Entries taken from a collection
• • • •
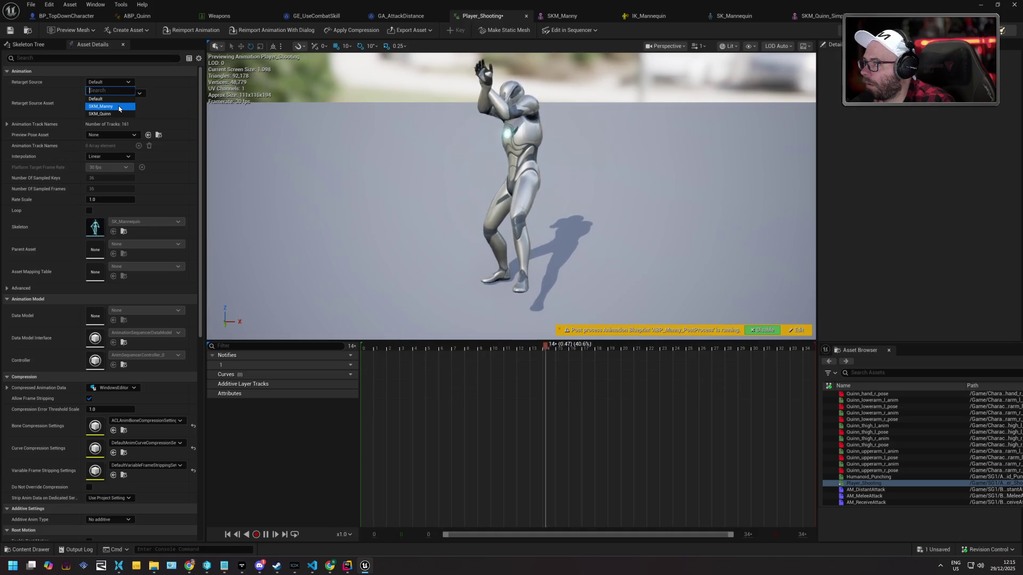
click(109, 83)
click(118, 106)
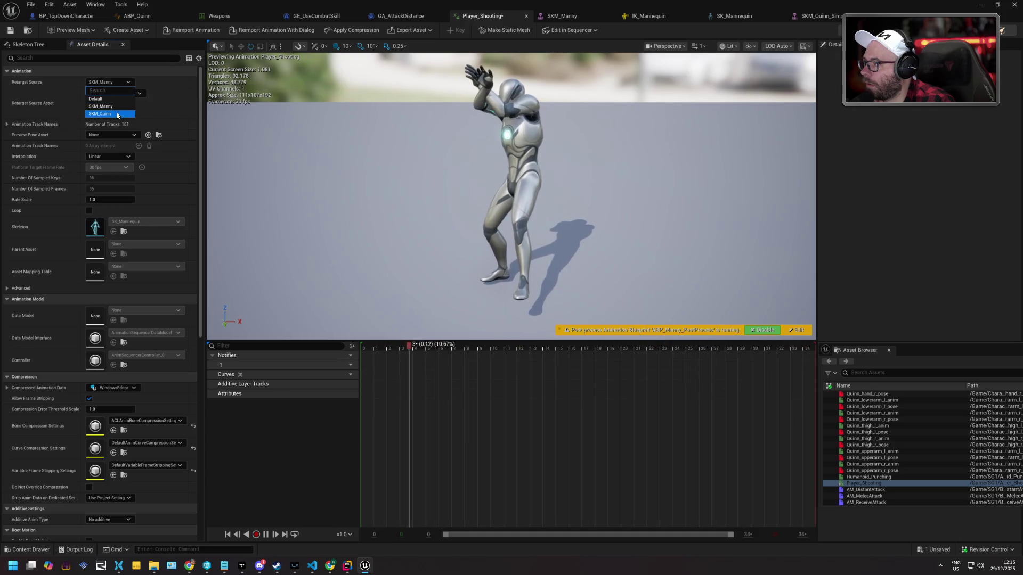
click(109, 82)
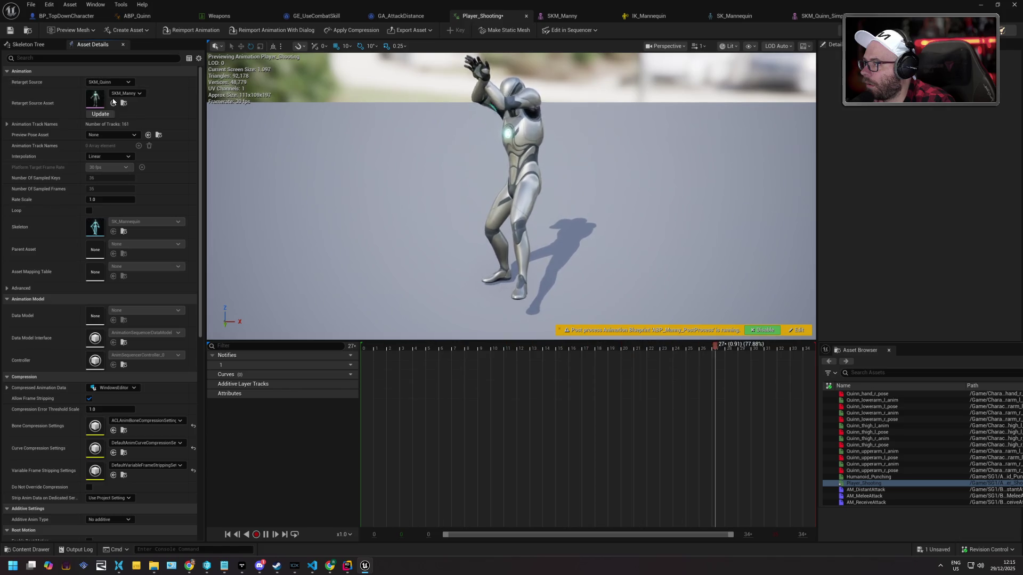
click(110, 91)
click(123, 104)
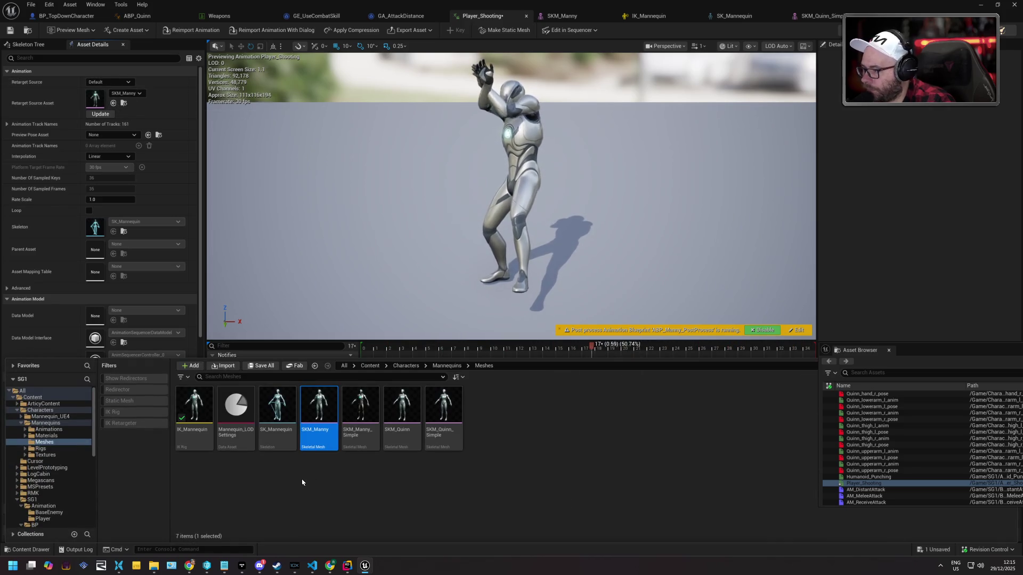
double_click(194, 407)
• • • •
Set down word for word every line from the one containing "click(118, 106)" through the last line of the records above, both ends included. Leave out the pictures.

- _TASK ANSWER_:
click(118, 106)
click(109, 82)
click(110, 91)
click(123, 104)
double_click(194, 407)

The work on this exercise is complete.